=== Directive ===
Give the lines of the material below, from its start through the line containing "data axis 2", inclusive, as a numbered list with blank lines left out. Leave the pictures out of your answer.
----- Supplied material
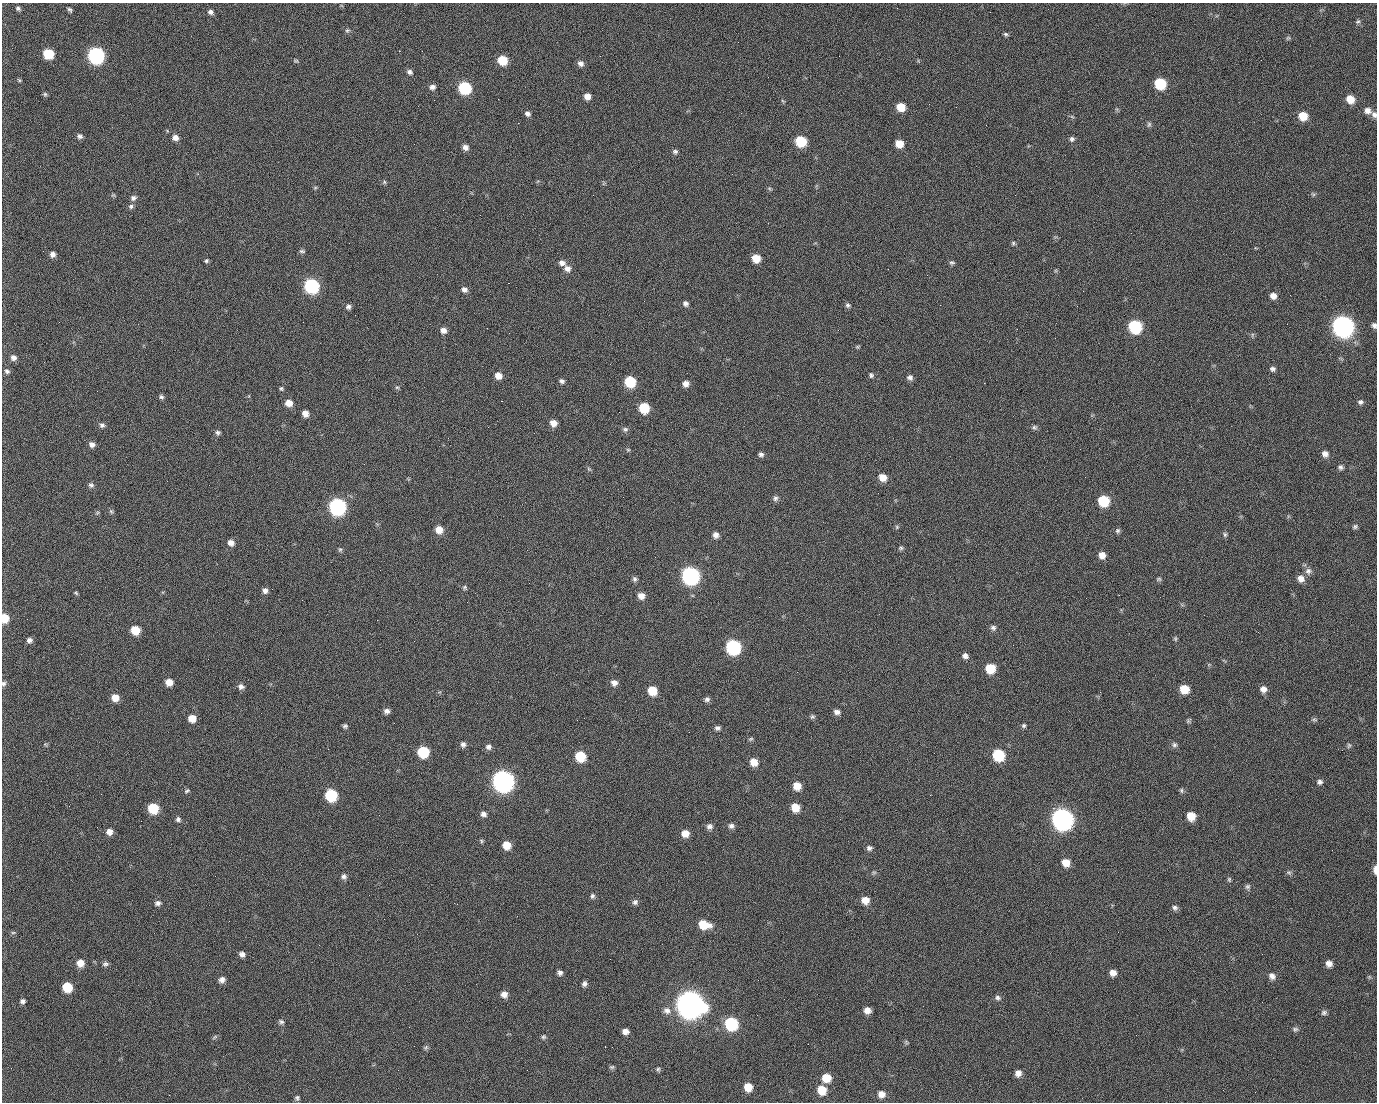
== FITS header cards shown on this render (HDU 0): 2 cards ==
NAXIS1  =                 1375 / length of data axis 1
NAXIS2  =                 1100 / length of data axis 2

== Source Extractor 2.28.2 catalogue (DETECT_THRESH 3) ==
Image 1375 x 1100 px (HDU 0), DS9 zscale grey, 1 PNG px = 1 image px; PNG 1379 x 1104 px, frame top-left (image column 1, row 1100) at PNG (2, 3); no overlay
Background 1450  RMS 29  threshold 86.2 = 3 sigma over >= 5 px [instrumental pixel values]
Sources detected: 252; all 252 listed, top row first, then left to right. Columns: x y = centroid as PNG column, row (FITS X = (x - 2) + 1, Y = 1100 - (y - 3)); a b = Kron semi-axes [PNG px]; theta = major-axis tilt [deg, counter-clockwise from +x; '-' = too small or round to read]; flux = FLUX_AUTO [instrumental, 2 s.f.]
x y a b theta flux
18 8 6 5 - 3.7e+03
897 8 2 2 - 9.4e+02
71 11 6 3 -59 6.5e+03
210 12 6 5 - 6.6e+03
990 12 3 2 - 1.6e+03
1358 22 7 5 39 3.6e+03
347 30 7 5 41 3.4e+03
1006 34 6 4 -27 3.5e+03
1288 38 6 5 - 3.0e+03
399 51 2 2 - 2.3e+04
48 54 7 7 - 7.4e+04
96 55 8 8 - 5.1e+05
502 60 7 6 - 5.7e+04
296 61 8 4 0 2.4e+03
581 63 7 6 - 8.4e+03
409 72 7 6 - 5.9e+03
19 80 6 4 -45 2.3e+03
1160 84 8 7 - 1.0e+05
432 87 7 6 - 7.3e+03
464 88 8 7 - 1.8e+05
45 94 6 5 - 3.0e+03
587 96 6 6 - 1.3e+04
498 99 2 2 - 1.3e+03
1350 99 8 7 - 2.6e+04
434 100 2 2 - 4.1e+03
783 101 6 3 -35 2.1e+03
929 104 2 2 - 8.0e+02
901 107 7 6 - 3.6e+04
1367 111 9 7 -18 1.1e+04
528 114 7 5 -26 6.4e+03
1374 115 8 6 -71 7.1e+03
1303 116 8 7 - 3.6e+04
518 123 2 2 - 2.4e+04
1149 124 7 5 74 3.9e+03
80 136 7 6 - 5.8e+03
175 138 8 7 - 1.1e+04
1072 139 7 6 - 4.8e+03
801 141 8 7 - 9.2e+04
899 144 7 6 - 3.0e+04
465 147 6 6 - 9.7e+03
675 152 6 6 - 4.4e+03
384 182 6 5 - 2.7e+03
315 188 6 4 19 2.3e+03
769 188 6 4 -19 2.6e+03
1313 194 7 4 -36 3.1e+03
113 195 6 4 -32 2.4e+03
1015 195 2 2 - 6.8e+03
133 198 8 6 21 6.7e+03
131 206 7 6 - 5.0e+03
1013 243 6 5 - 3.0e+03
302 251 8 5 -8 3.8e+03
52 254 6 6 - 8.7e+03
756 258 7 6 - 3.2e+04
206 261 5 4 - 3.1e+03
562 263 8 7 - 8.4e+03
952 263 7 5 -1 3.8e+03
567 269 9 8 - 1.1e+04
927 275 2 2 - 8.5e+02
508 283 2 2 - 5.7e+04
311 286 8 8 - 3.2e+05
464 290 7 6 - 7.8e+03
1083 291 2 2 - 3.3e+03
1290 295 3 2 - 2.0e+03
1273 296 8 7 - 1.1e+04
686 303 7 6 - 6.3e+03
848 305 6 6 - 4.4e+03
348 307 6 6 - 5.6e+03
355 315 2 2 - 9.7e+02
59 322 3 2 - 1.4e+03
1287 324 2 2 - 1.1e+03
1374 325 6 6 - 6.0e+03
1342 326 10 9 - 1.4e+06
1135 327 8 8 - 1.8e+05
443 330 7 7 - 9.8e+03
1252 335 6 4 72 2.8e+03
857 347 6 4 17 2.5e+03
13 358 7 7 - 8.7e+03
1272 369 6 6 - 5.2e+03
7 371 7 6 - 5.2e+03
871 375 6 5 - 4.0e+03
498 376 7 6 - 1.5e+04
910 377 7 7 - 6.7e+03
562 381 7 5 -23 5.0e+03
630 382 7 7 - 9.2e+04
984 383 2 2 - 2.0e+04
686 384 7 6 - 1.1e+04
397 387 6 4 -1 2.7e+03
281 388 6 5 - 2.9e+03
97 391 2 2 - 1.2e+03
161 397 6 5 - 4.4e+03
501 401 3 2 - 5.8e+04
1360 402 7 6 - 5.1e+03
289 403 7 6 - 1.9e+04
644 408 7 7 - 6.9e+04
305 413 6 6 - 1.4e+04
553 423 7 6 - 1.5e+04
102 425 7 6 - 5.2e+03
1034 427 7 7 - 4.4e+03
625 429 7 7 - 4.9e+03
218 433 6 6 - 4.8e+03
92 444 7 7 - 8.2e+03
628 450 5 5 - 2.5e+03
761 454 6 5 - 5.5e+03
1325 454 8 7 - 9.7e+03
1341 467 6 6 - 4.8e+03
589 469 6 5 - 2.8e+03
883 477 8 7 - 2.1e+04
91 485 8 7 - 5.4e+03
623 497 2 2 - 3.1e+03
775 498 7 7 - 5.5e+03
1103 501 8 7 - 8.9e+04
337 507 9 8 - 5.6e+05
111 511 8 5 -62 3.2e+03
897 527 5 5 - 2.8e+03
1355 527 7 5 18 4.0e+03
439 530 8 7 - 2.1e+04
1118 530 7 6 - 4.2e+03
1225 534 7 5 77 3.9e+03
716 535 7 6 - 9.2e+03
231 543 7 6 - 1.0e+04
901 548 6 5 - 3.5e+03
340 549 7 5 89 3.3e+03
1102 555 7 7 - 1.4e+04
655 557 2 2 - 9.0e+02
1308 571 9 9 - 8.7e+03
690 576 9 8 - 6.7e+05
1301 578 9 8 - 1.3e+04
635 579 7 6 - 4.6e+03
1159 579 7 5 14 3.3e+03
465 588 6 5 - 3.2e+03
265 591 6 6 - 7.6e+03
76 593 6 3 -28 2.4e+03
641 596 7 6 - 1.3e+04
4 618 7 6 - 3.9e+04
27 619 2 2 - 1.7e+03
377 620 2 2 - 1.2e+04
993 628 8 7 - 5.8e+03
135 630 7 7 - 4.1e+04
1175 639 6 4 -89 2.8e+03
29 640 7 6 - 6.7e+03
414 641 2 2 - 7.3e+02
733 647 9 8 - 3.2e+05
965 656 7 6 - 7.6e+03
990 668 8 8 - 4.5e+04
169 682 7 6 - 1.9e+04
3 683 7 6 - 4.6e+03
614 683 8 7 - 1.0e+04
241 687 8 7 - 7.3e+03
1184 689 8 7 - 3.7e+04
1263 689 8 7 - 1.1e+04
652 691 7 7 - 4.4e+04
115 697 7 7 - 2.0e+04
707 699 7 6 - 5.6e+03
387 711 6 6 - 7.4e+03
837 712 7 6 - 7.9e+03
812 717 6 5 - 3.6e+03
192 718 7 7 - 2.1e+04
1314 719 7 5 -16 3.5e+03
1188 721 6 6 - 3.2e+03
345 726 6 5 - 4.1e+03
1024 726 5 5 - 3.6e+03
717 728 6 5 - 5.4e+03
751 739 6 5 - 2.9e+03
45 744 6 4 -19 2.4e+03
463 745 7 5 86 6.4e+03
1174 745 7 7 - 5.4e+03
1349 745 7 5 89 3.3e+03
488 747 7 7 - 7.1e+03
423 752 8 7 - 9.6e+04
934 753 2 2 - 1.5e+03
998 755 8 8 - 1.2e+05
580 756 8 7 - 7.1e+04
754 762 8 7 - 2.1e+04
503 781 9 9 - 1.5e+06
1320 782 7 6 - 5.7e+03
797 786 7 7 - 2.3e+04
1181 790 7 5 -90 3.5e+03
187 791 7 4 37 3.0e+03
101 794 3 2 - 2.6e+03
331 795 8 7 - 1.4e+05
930 795 2 2 - 8.1e+03
795 807 8 7 - 2.8e+04
153 808 8 7 - 7.2e+04
1053 808 2 2 - 1.6e+04
483 814 7 6 - 7.4e+03
1191 816 8 7 - 3.0e+04
178 819 7 6 - 4.9e+03
1062 819 10 9 - 1.5e+06
709 826 8 7 - 7.3e+03
731 826 7 7 - 6.6e+03
109 832 7 6 - 1.1e+04
685 833 7 7 - 1.9e+04
481 841 6 4 -62 2.7e+03
507 845 7 7 - 2.6e+04
869 848 7 6 - 5.4e+03
1066 863 8 8 - 2.3e+04
1375 870 8 4 -90 1.2e+04
874 872 6 4 0 2.9e+03
1289 873 7 5 -16 3.8e+03
344 876 7 7 - 6.1e+03
1229 879 7 5 -76 3.0e+03
1247 886 8 6 43 4.6e+03
592 896 7 6 - 4.9e+03
865 900 8 7 - 1.9e+04
635 902 7 7 - 5.6e+03
158 903 7 6 - 6.1e+03
457 904 3 2 - 1.6e+03
1175 908 7 6 - 5.5e+03
704 925 11 8 -12 4.2e+04
1118 932 2 2 - 2.5e+03
13 933 6 4 1 2.8e+03
242 954 6 6 - 7.6e+03
610 959 2 2 - 2.5e+03
80 963 8 8 - 1.8e+04
105 964 7 6 - 5.0e+03
1329 964 7 7 - 1.1e+04
560 973 5 5 - 6.1e+03
1113 973 7 7 - 1.3e+04
1272 976 9 8 - 9.4e+03
1369 977 5 5 - 2.8e+03
222 980 8 7 - 9.2e+03
758 980 2 2 - 2.0e+03
584 984 6 5 - 5.9e+03
67 987 7 7 - 5.8e+04
504 994 7 7 - 1.2e+04
998 998 8 6 -36 5.1e+03
23 1001 6 5 - 5.4e+03
690 1004 12 11 - 3.2e+06
667 1010 11 9 -22 1.2e+04
867 1010 6 6 - 1.3e+04
1324 1013 8 6 18 4.8e+03
757 1015 2 2 - 1.3e+03
281 1022 8 6 -24 4.6e+03
731 1024 8 8 - 1.9e+05
1295 1029 8 5 -8 4.2e+03
625 1031 6 5 - 1.0e+04
1136 1035 2 2 - 8.9e+02
215 1037 9 3 34 2.9e+03
543 1037 6 5 - 3.4e+03
906 1042 6 4 -48 2.8e+03
605 1047 3 2 - 4.1e+03
426 1048 7 6 - 3.7e+03
612 1067 7 5 3 3.4e+03
658 1069 6 5 - 3.2e+03
527 1070 2 2 - 7.6e+02
1018 1073 7 7 - 1.1e+04
826 1078 8 8 - 3.4e+04
748 1087 7 7 - 2.9e+04
821 1090 9 8 - 3.6e+04
881 1094 8 7 - 1.4e+04
169 1095 2 2 - 5.5e+03
297 1098 7 6 - 4.4e+03
At the frame edge (FLAGS 8, measured only in part): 5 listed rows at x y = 1374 115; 1374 325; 4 618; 3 683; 1375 870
----------
=== Task result ===
1. == FITS header cards shown on this render (HDU 0): 2 cards ==
2. NAXIS1  =                 1375 / length of data axis 1
3. NAXIS2  =                 1100 / length of data axis 2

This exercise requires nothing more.